Tuesday, April 17, 2012

New Poem: Blackbird Amore - for DVerse OLN and Beyond...

Blackbird Amore

They manifest
like a sprinkling of ash on the dawn,
congregating motes from a far heaven.

They are annunciations in blue-black
shimmering in the young cattails
with the wing’s red badge
that says, I am of the garrison of joy
and I have come

And I am not Icarus and I am not
a barn swallow,

Nor am I a disconsolate sparrow
with her half-hearted motet,
or the barrio crow clacking for scraps,
or the furtive owl
sitting high in the oak
like a jaded bartender.
.
I sing Verdi, you sing Mozart.
I sing today and you sing tomorrow.

We are the small and temporal things
appearing in the corner of your eye
when you flash past,

Warbling in our epaulettes,
strafing the marsh
to route the hovercraft
of the dragonfly,

Trumping the laggard lark
with our midair pirouettes,
ballet rouge in the empire of love.


copyright Jenne' R. Andrews 2010-2012

9 comments:

Maureen said...

You employ birds to such wonderful effect in your poems, Jenne, filling each stanza not only with evocative pictures but sounds.

Mystic_Mom said...

Jenne - brava! I love your poetry. It sings, it flies, it bleeds and it cries. You capture so much in a few words. It is like a feast!

Brian Miller said...

ballet rouge in the empire of love...i like all the natural elelments jenne...the dragon fly, the birds...its a dance of life...

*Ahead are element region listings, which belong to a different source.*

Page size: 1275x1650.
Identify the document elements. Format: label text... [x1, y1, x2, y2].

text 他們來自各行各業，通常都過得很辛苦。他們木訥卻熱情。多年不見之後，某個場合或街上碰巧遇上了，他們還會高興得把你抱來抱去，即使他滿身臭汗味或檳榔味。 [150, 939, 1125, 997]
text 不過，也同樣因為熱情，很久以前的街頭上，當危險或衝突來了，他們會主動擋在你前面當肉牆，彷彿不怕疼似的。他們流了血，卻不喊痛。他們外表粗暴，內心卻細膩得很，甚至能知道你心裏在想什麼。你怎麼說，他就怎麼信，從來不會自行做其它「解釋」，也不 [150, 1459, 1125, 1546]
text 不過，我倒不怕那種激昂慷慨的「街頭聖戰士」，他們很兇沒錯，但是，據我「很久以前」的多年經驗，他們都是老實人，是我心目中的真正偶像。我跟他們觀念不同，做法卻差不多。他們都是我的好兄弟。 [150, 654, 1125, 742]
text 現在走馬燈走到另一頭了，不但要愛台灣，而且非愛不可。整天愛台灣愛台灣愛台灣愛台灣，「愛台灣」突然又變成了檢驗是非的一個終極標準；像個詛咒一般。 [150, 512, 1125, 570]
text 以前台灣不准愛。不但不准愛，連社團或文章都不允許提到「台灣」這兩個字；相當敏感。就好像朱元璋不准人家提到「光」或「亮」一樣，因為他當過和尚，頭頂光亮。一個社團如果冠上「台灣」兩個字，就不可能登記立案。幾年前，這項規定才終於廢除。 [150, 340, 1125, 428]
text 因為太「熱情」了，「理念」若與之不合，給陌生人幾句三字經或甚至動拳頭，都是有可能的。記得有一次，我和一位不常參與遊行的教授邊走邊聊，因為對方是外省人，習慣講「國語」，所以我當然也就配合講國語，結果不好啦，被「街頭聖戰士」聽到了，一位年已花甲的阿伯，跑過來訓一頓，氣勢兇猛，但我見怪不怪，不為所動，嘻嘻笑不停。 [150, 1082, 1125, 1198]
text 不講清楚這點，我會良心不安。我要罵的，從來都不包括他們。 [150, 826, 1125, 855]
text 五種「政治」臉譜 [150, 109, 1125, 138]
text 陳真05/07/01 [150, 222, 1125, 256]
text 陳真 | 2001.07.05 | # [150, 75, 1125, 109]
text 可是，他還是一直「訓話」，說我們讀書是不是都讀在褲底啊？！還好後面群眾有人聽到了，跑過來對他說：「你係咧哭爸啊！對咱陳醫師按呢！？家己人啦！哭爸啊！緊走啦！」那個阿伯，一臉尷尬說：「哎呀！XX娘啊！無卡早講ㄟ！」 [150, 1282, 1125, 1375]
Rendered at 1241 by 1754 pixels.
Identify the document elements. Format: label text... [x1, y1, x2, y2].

We are the small and temporal things
appearing in the corner of your eye
when you flash past

like those lines much...

Anonymous said...

This is just stunning, Jeanne. It captures the elation that goes with the quick sight of those red wings--I especially like the Verdi Mozart lines as they somehow manage to rhyme. The congregating motes--the small and temporal things--a congregating motet here--just terrific.

Thanks for your kind words about my poem, which is rather a modest one, but I have been very very very busy with work, and doing a new poem a day and didn't feel linking up one of the posts of the draft poems. My best was probably my own blackbird one--though they are not red-winged blackbirds--you don't have to go to it - a joke on Wallace Stevens. K.

Mark Kerstetter said...

I love this blackbird pride. Each bird must think he is THE bird, singing, dancing in air, fluffing & pruning, and basically showing off.

Zoe said...

Just beautiful, Jen. There is something here beyond what I see and feel, something that makes me linger, just like the bird's song.

Loved this:
I sing Verdi, you sing Mozart.
I sing today and you sing tomorrow.

We are the small and temporal things
appearing in the corner of your eye
when you flash past,

Semaphore said...

Wonderfully lyrical, with your words punctuating the air like birdsong or the flutter of wings.

Unknown said...

Immensely enjoyable, amazing command of the craft. This resonates so deeply because it verges on perfection... really. I can come back to this and enjoy it for many many reasons, its music, its lilt, its deep awareness of joy and sorrow. The poem manifests nature's power in a very real, tangible way, as though you were Ariel herself commanding the spirits to dance at your command. Lovely.

Laurie Kolp said...

This speaks to me of confidence... I really like the second an last stanza.